Now that the strike has begun, workers in New York City and throughout the country must give it the widest and most active support possible. Even before the walkout, there were powerful indications that the transit workers’ struggle enjoys broad popular support. Unions at Metro North, which services New York’s northern suburbs in Westchester County as well as Connecticut, indicated they would honor picket lines and potentially shut down these commuter trains as well. Meanwhile, two organizations representing livery and yellow cabs said their members would not follow the city’s contingency plan for waiving restrictions on pick-ups and multiple fares.

“We won’t be scabs for the city,” said Bhairavi Desai, executive director of the New York Taxi Workers Alliance. “If this strike happens, we consider it more of a lockout than a strike, with the way the MTA has conducted itself. We won’t participate in bringing down the wages of another work force.”

It is vital that in beginning this struggle, transit workers and the working class as a whole assimilate the lessons of the last New York City transit strike, which occurred in 1980. That strike had brought the city and state governments to the brink of capitulation, but was called off by the TWU Local 100 bureaucracy, then headed by John Lawe, precisely to rescue the Democratic politicians and tame the militancy of the rank and file. Workers paid the bitter price in the loss of close to a month’s pay. This must not be allowed to happen again.

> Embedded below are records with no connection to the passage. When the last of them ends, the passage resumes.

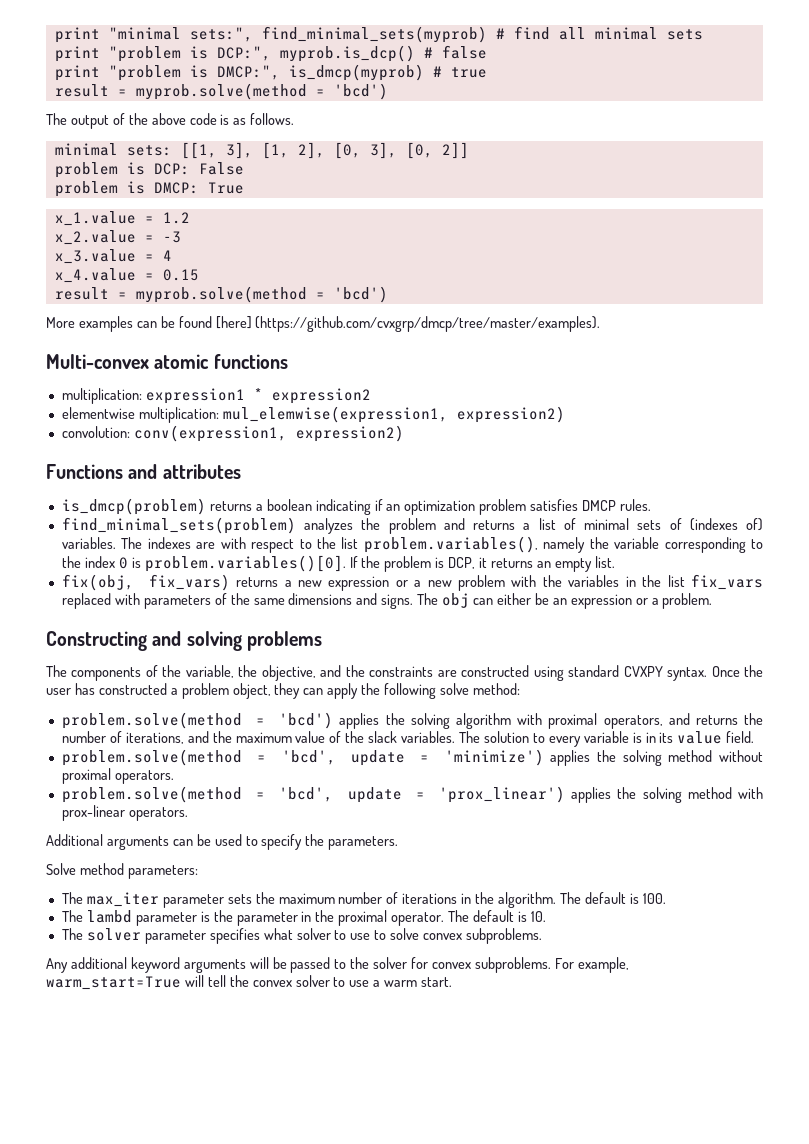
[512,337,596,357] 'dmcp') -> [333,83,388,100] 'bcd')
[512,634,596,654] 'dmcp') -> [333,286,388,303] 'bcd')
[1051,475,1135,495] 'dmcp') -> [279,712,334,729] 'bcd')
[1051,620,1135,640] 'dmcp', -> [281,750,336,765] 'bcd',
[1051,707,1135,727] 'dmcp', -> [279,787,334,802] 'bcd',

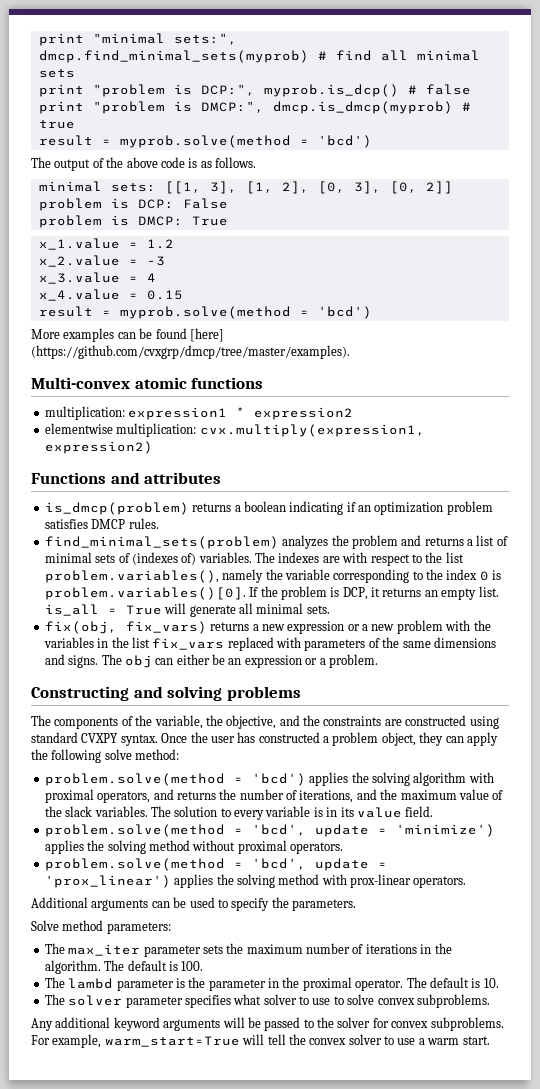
[261,26,487,43] find_minimal_sets(myprob) -> [38,50,309,63] dmcp.find_minimal_sets(myprob)
[288,64,424,81] is_dmcp(myprob) -> [272,101,453,114] dmcp.is_dmcp(myprob)
[222,406,565,423] [61,425,287,442] mul_elemwise(expression1, expression2) // convolution: conv(expression1, -> [199,424,425,437] cvx.multiply(expression1,
(615, 562) none -> [44,603,330,617] is_all = True will generate all minimal sets.

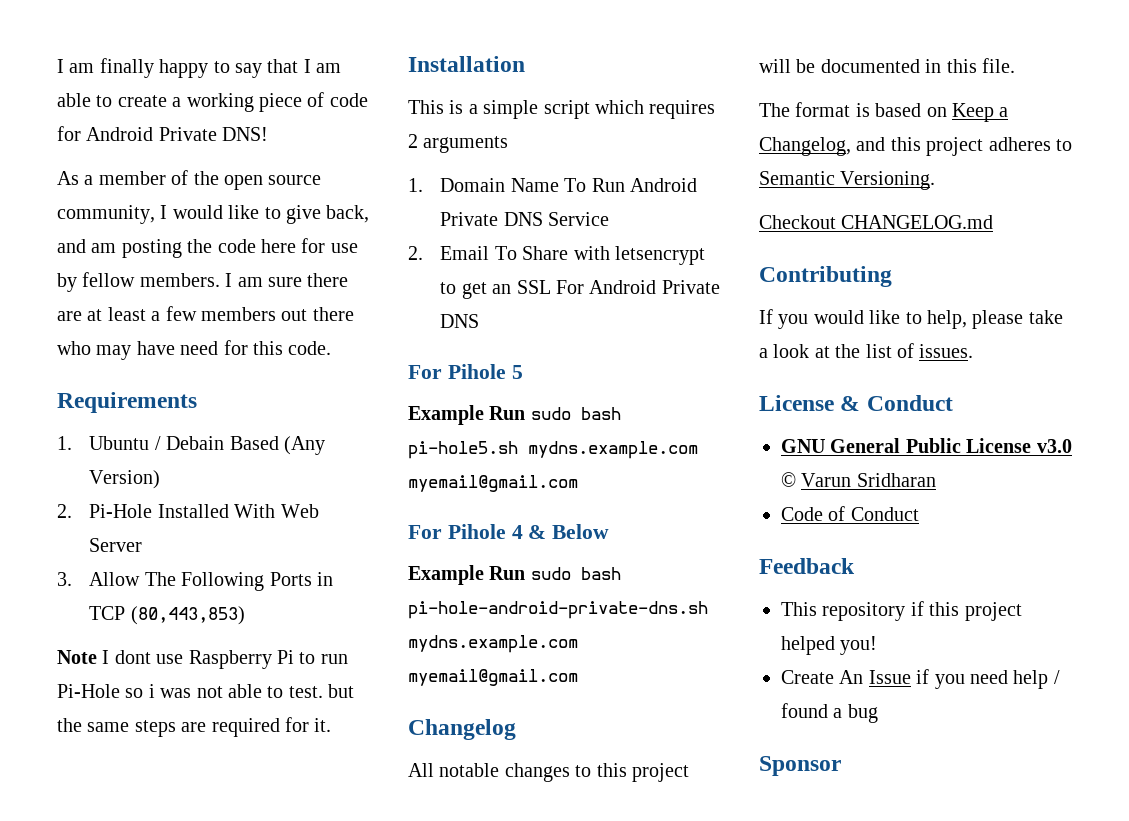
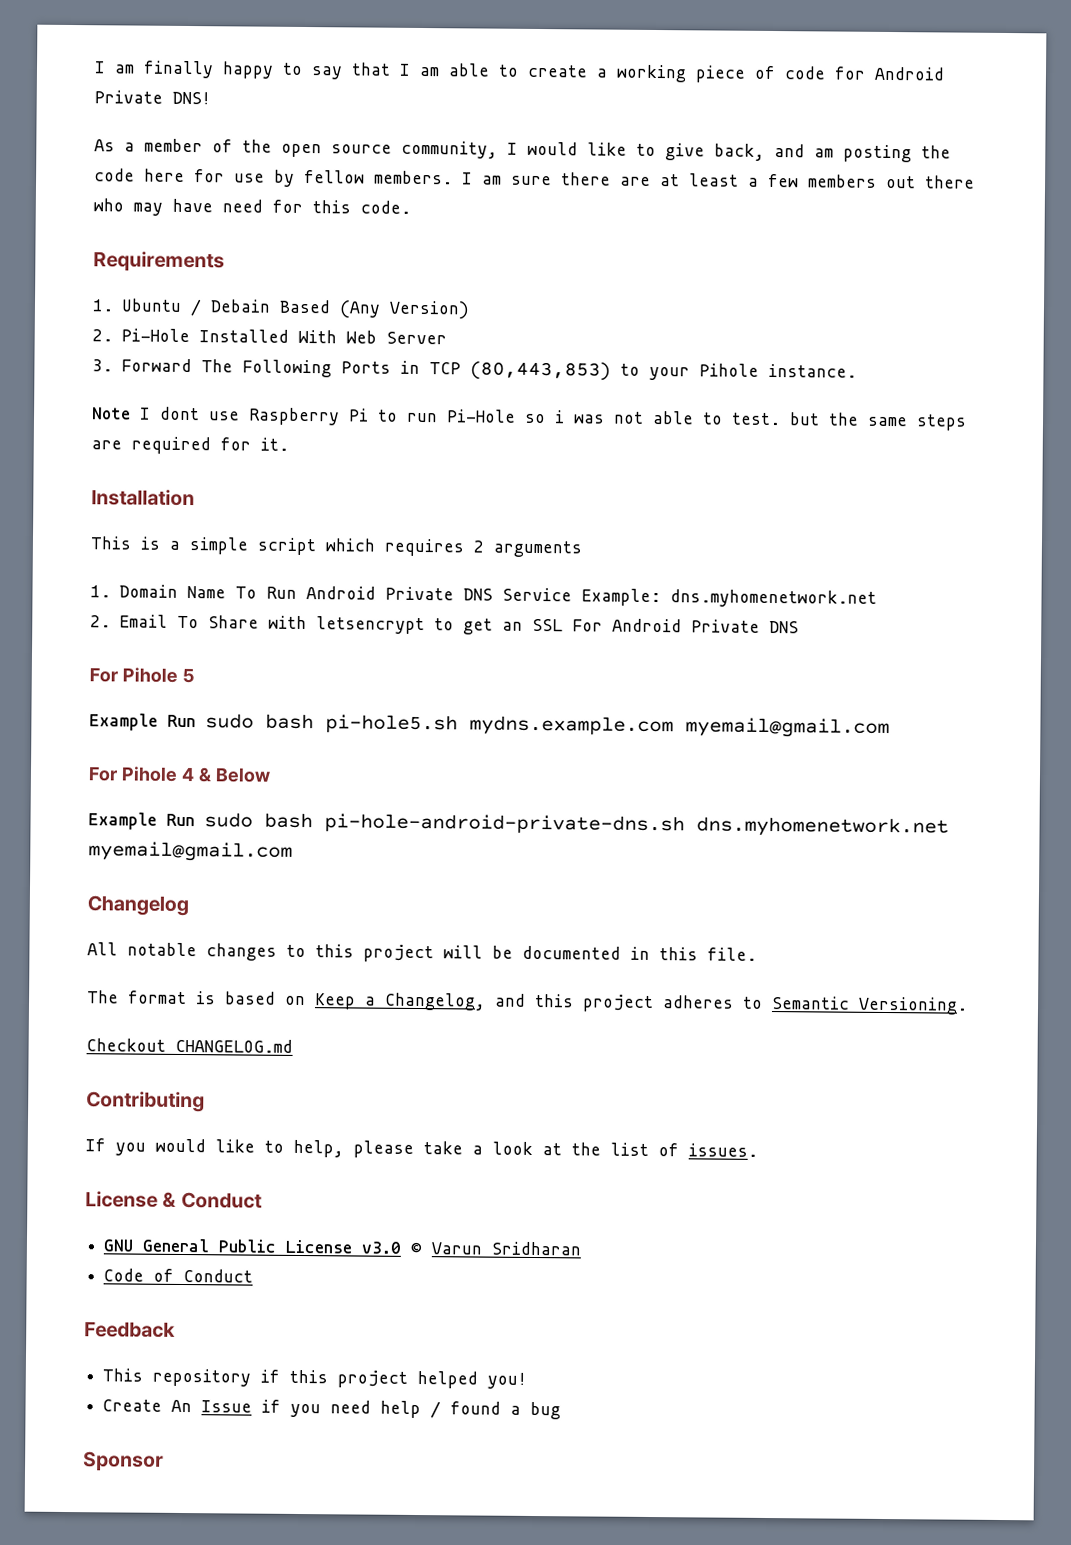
[89,572,141,586] Allow -> [120,358,192,373] Forward
(245, 615) none -> [619,363,857,381] to your Pihole instance.
(610, 219) none -> [580,588,877,608] Example: dns.myhomenetwork.net
[408,635,578,653] mydns.example.com -> [696,816,949,838] dns.myhomenetwork.net

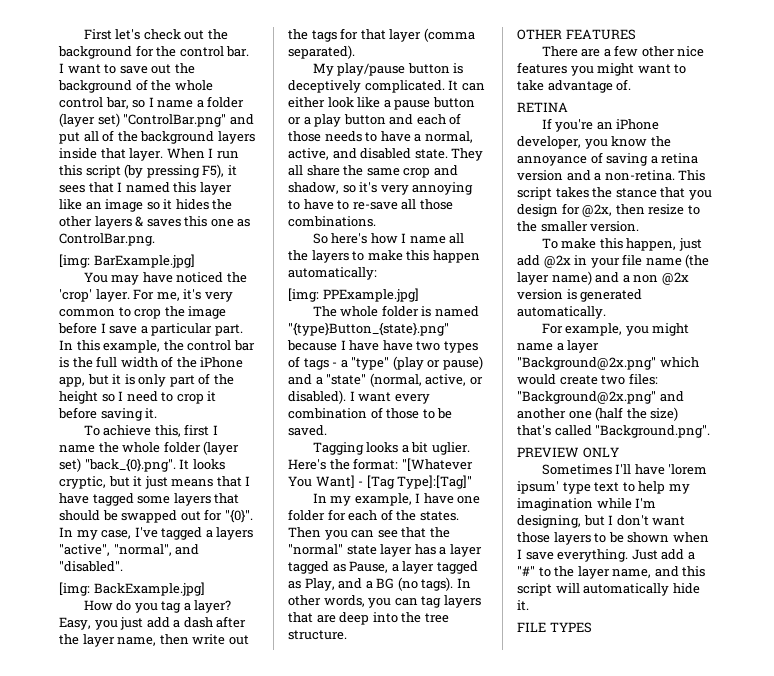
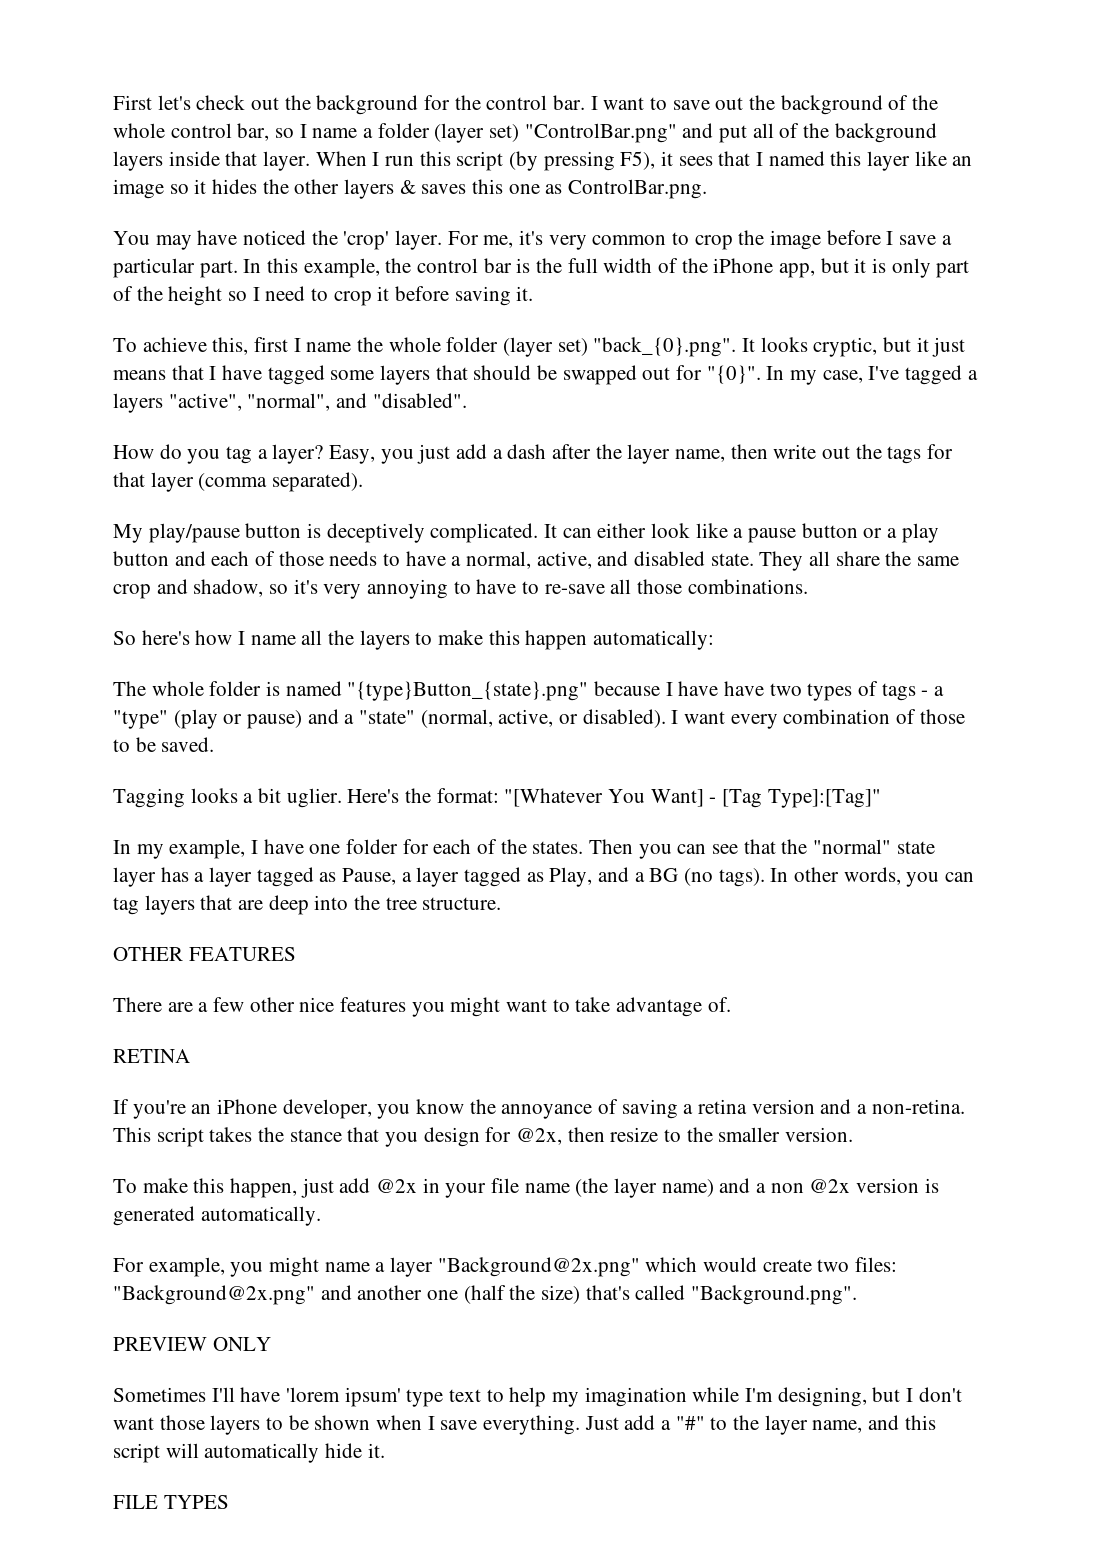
[59,254,195,268] // [img: BarExample.jpg] -> (708, 189) none
[59,582,205,596] // [img: BackExample.jpg] -> (467, 400) none
[288,288,419,302] // [img: PPExample.jpg] -> (715, 640) none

For the working class generally, the betrayal of the New York transit strike set the stage for the breaking of the Professional Air Traffic Controllers Organization less than a year later, a historic defeat that ushered in a wave of union-busting and wage-cutting that swept through basic industry and every section of the economy.

A defeat of New York transit workers today would have similar implications. The danger of such a defeat flows not so much from the aggressive drive by the MTA and the city and state governments as from the role of the TWU bureaucracy and its alliance with the Democratic Party.

Transit workers must act independently of the union and carry out the struggle the union bureaucracy has refused to conduct, to mobilize broader sections of the working class in New York, from unionized public employees to the low-paid immigrant workers, the unemployed and the youth in a common struggle against the policies of the financial elite. They must organize independent strike committees to conduct such a fight.

Mass demonstrations must be organized in defense of the transit workers and against any imposition of fines or other legal attacks against them, and immediate preparations be made for the calling of a general strike of workers in New York.

Above all, the success of the strike demands a political mobilization of the working class as a whole. The defeat of the attacks on wages, benefits and working conditions, as well as the gutting of public services in order to fund tax cuts for the rich and profits for stock and bond holders, can be achieved only through a break with the Democratic Party and the building of a new independent party representing working people, the vast majority of the population, and advancing a socialist program.

That party, which alone fights for the political independence of the working class, is the Socialist Equality Party. The SEP and the World Socialist Web Site will fight to win the broadest possible support for New York City transit workers.